The number of length bytes required by a VARCHAR column must remain the same. For VARCHAR values of 0 to 255, one length byte is required to encode the value. For VARCHAR values of 256 bytes or more, two length bytes are required. As a result, in-place ALTER TABLE only supports increasing VARCHAR size from 0 to 255 bytes or increasing VARCHAR size from a value equal to or greater than 256 bytes. In-place ALTER TABLE does not support increasing VARCHAR size from less than 256 bytes to a value equal to or greater than 256 bytes. In this case, the number of required length bytes would change from 1 to 2, which is only supported by a table copy (ALGORITHM=COPY) (…)

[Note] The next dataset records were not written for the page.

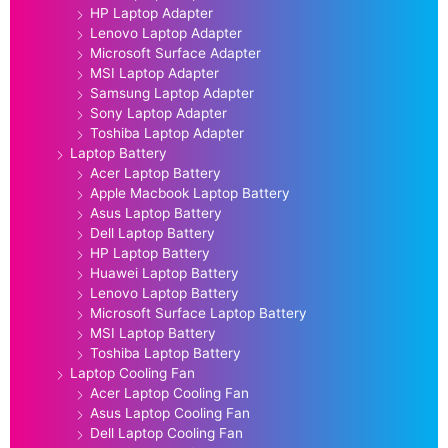
HP Laptop Adapter
Lenovo Laptop Adapter
Microsoft Surface Adapter
MSI Laptop Adapter
Samsung Laptop Adapter
Sony Laptop Adapter
Toshiba Laptop Adapter
Laptop Battery
Acer Laptop Battery
Apple Macbook Laptop Battery
Asus Laptop Battery
Dell Laptop Battery
HP Laptop Battery
Huawei Laptop Battery
Lenovo Laptop Battery
Microsoft Surface Laptop Battery
MSI Laptop Battery
Toshiba Laptop Battery
Laptop Cooling Fan
Acer Laptop Cooling Fan
Asus Laptop Cooling Fan
Dell Laptop Cooling Fan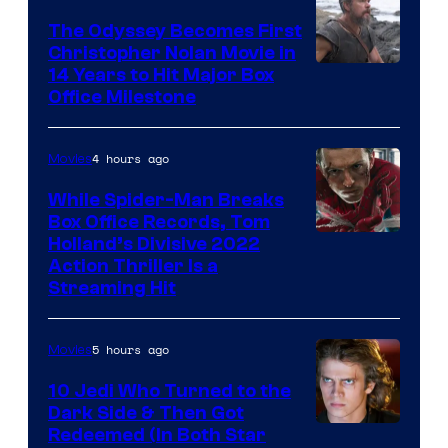
Studios
The Odyssey Becomes First
Christopher Nolan Movie in
14 Years to Hit Major Box
Office Milestone
4 hours ago
Movies
While Spider-Man Breaks
Box Office Records, Tom
Image
Holland’s Divisive 2022
Action Thriller Is a
Courtesy
Streaming Hit
of
Studios
5 hours ago
Movies
10 Jedi Who Turned to the
Dark Side & Then Got
Redeemed (In Both Star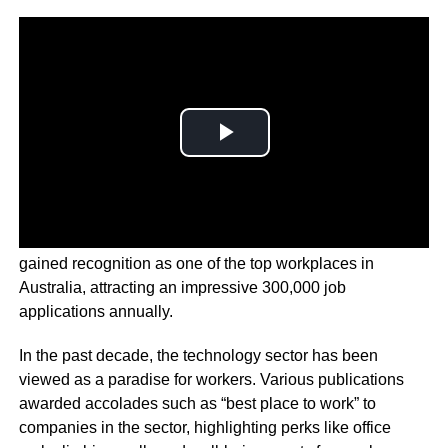
The
AFR reports
that Canva’s office in Surry Hills has
gained recognition as one of the top workplaces in
Australia, attracting an impressive 300,000 job
applications annually.
In the past decade, the technology sector has been
viewed as a paradise for workers. Various publications
awarded accolades such as “best place to work” to
companies in the sector, highlighting perks like office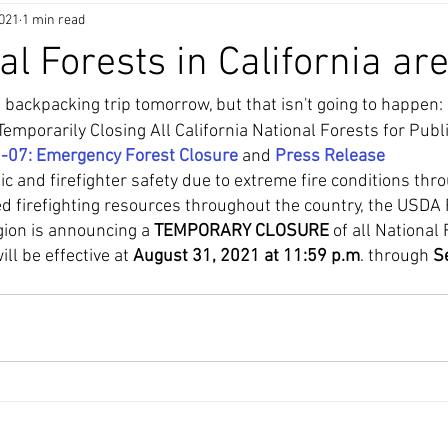
2021
1 min read
al Forests in California ar
 backpacking trip tomorrow, but that isn't going to happen: 
emporarily Closing All California National Forests for Publi
1-07: Emergency Forest Closure
 and 
Press Release
ic and firefighter safety due to extreme fire conditions thr
ned firefighting resources throughout the country, the USDA 
ion is announcing a 
TEMPORARY CLOSURE
 of all National 
ll be effective at 
August 31, 2021 at 11:59 p.m
. through 
S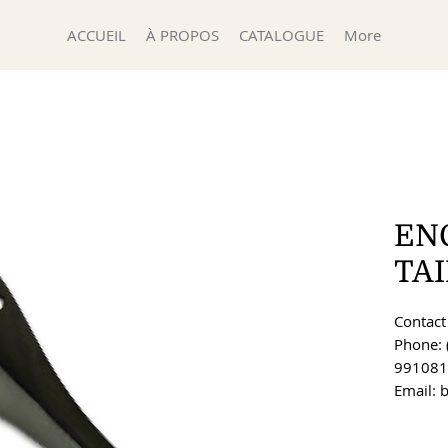
ACCUEIL
À PROPOS
CATALOGUE
More
EN
TA
Contact 
Phone: 
991081
Email: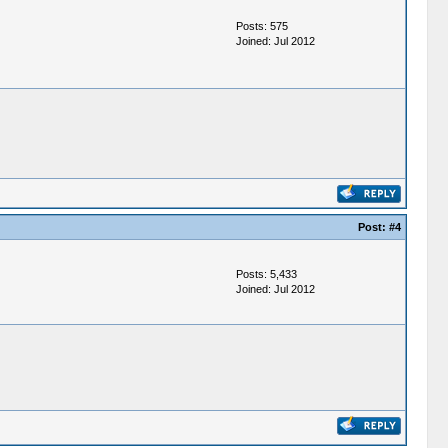
Posts: 575
Joined: Jul 2012
Post:
#4
Posts: 5,433
Joined: Jul 2012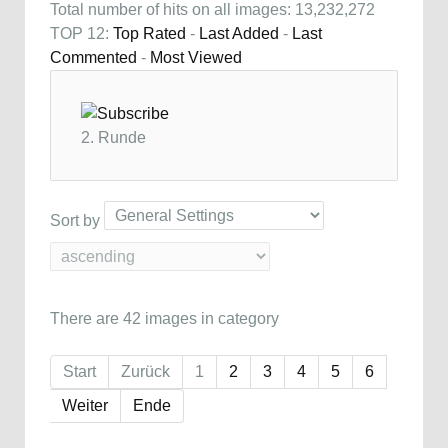
Total number of hits on all images: 13,232,272
TOP 12:
Top Rated
-
Last Added
-
Last
Commented
-
Most Viewed
2. Runde
Sort by
There are 42 images in category
Start
Zurück
1
2
3
4
5
6
Weiter
Ende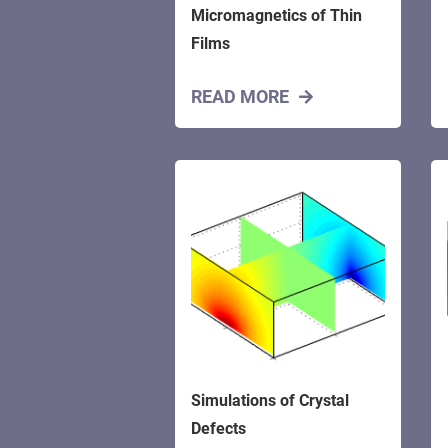
Micromagnetics of Thin
Films
READ MORE
Simulations of Crystal
Defects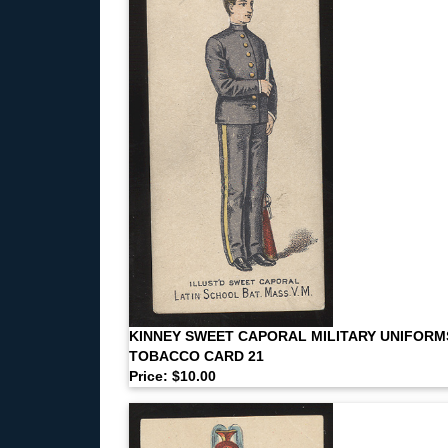
KINNEY SWEET CAPORAL MILITARY UNIFORM
TOBACCO CARD 21
Price: $10.00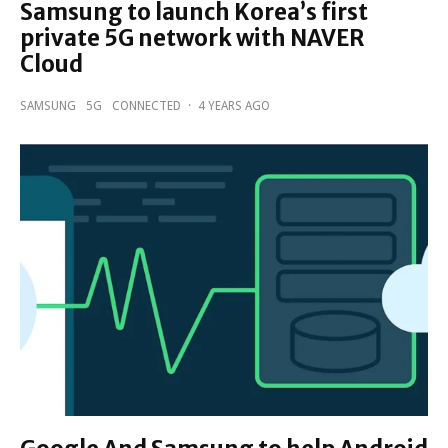
Samsung to launch Korea’s first
private 5G network with NAVER
Cloud
SAMSUNG
5G
CONNECTED
·
4 YEARS AGO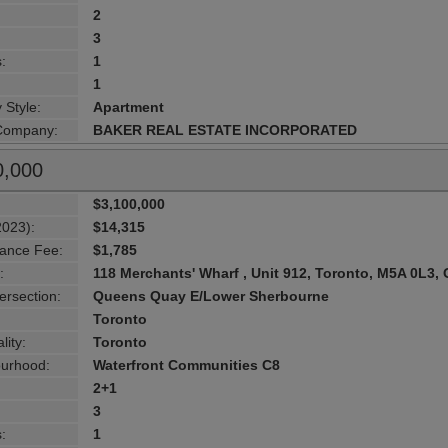
2
3
:
1
1
 Style:
Apartment
 Company:
BAKER REAL ESTATE INCORPORATED
0,000
$3,100,000
2023):
$14,315
ance Fee:
$1,785
:
118 Merchants' Wharf , Unit 912, Toronto, M5A 0L3, 
ersection:
Queens Quay E/Lower Sherbourne
Toronto
lity:
Toronto
urhood:
Waterfront Communities C8
2+1
3
:
1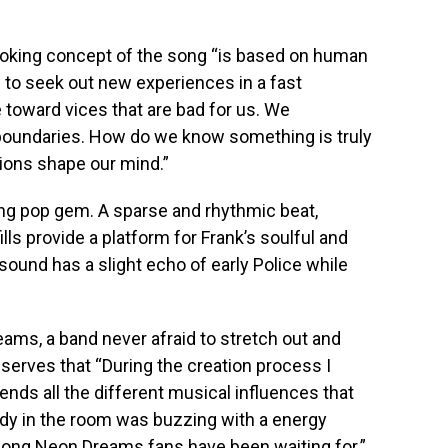
ovoking concept of the song “is based on human
d to seek out new experiences in a fast
 toward vices that are bad for us. We
l boundaries. How do we know something is truly
ions shape our mind.”
ting pop gem. A sparse and rhythmic beat,
lls provide a platform for Frank’s soulful and
sound has a slight echo of early Police while
ams, a band never afraid to stretch out and
serves that “During the creation process I
blends all the different musical influences that
dy in the room was buzzing with a energy
e song Neon Dreams fans have been waiting for.”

The section highlighted is true, however, a bit misleading, changes between VARCHAR(1) and VARCHAR(255) will only be INPLACE if you are using latin1 charset. If you are using utf8 for instance that range drops from VARCHAR(1) to VARCHAR(63). The reason behind this is because in worst case scenario that field with utf8 will count each character as 4 bytes, making VARCHAR(63) < 256 bytes  and VARCHAR(>63) >= 256 bytes.

More clarification on the Source Code for MySQL:

/*
Copy a field part into an output buffer.
SYNOPSIS
Field::get_key_image()
buff [out] output buffer
length output buffer size
type itMBR for geometry blobs, otherwise itRAW
DESCRIPTION
This function makes a copy of field part of size equal to or
less than "length" parameter value.
For fields of string types (CHAR, VARCHAR, TEXT) the rest of buffer
is padded by zero byte.
NOTES
For variable length character fields (i.e. UTF-8) the "length"
parameter means a number of output buffer bytes as if all field
characters have maximal possible size (mbmaxlen). In the other words,
"length" parameter is a number of characters multiplied by
field_charset->mbmaxlen.
RETURN
Number of copied bytes (excluding padded zero bytes -- see above).
*/
virtual size_t get_key_image(uchar *buff, size_t length, imagetype type)
{
get_image(buff, length, &my_charset_bin);
return length;
}
virtual void set_key_image(const uchar *buff, size_t length)
{ set_image(buff,length, &my_charset_bin); }
inline longlong val_int_offset(uint row_offset)
{
ptr+=row_offset;
longlong tmp=val_int();
ptr-=row_offset;
return tmp;
}
inline longlong val_int(const uchar *new_ptr)
{
uchar *old_ptr= ptr;
longlong return_value;
ptr= (uchar*) new_ptr;
return_value= val_int();
ptr= old_ptr;
return return_value;
}
inline String *val_str(String *str, const uchar *new_ptr)
{
uchar *old_ptr= ptr;
ptr= (uchar*) new_ptr;
val_str(str);
ptr= old_ptr;
return str;
}
virtual bool send_binary(Protocol *protocol);
virtual bool send_text(Protocol *protocol);
virtual uchar *pack(uchar *to, const uchar *from,
uint max_length, bool low_byte_first);

Conclusion

Online DDL changes are supported, but you must pay attention to your field size in bytes. Which it doesn’t mean it is the size inside the parentheses or the character count.

I found this while meddling with some change in size fields and I didn’t think the documentation was clear enough in the highlighted example.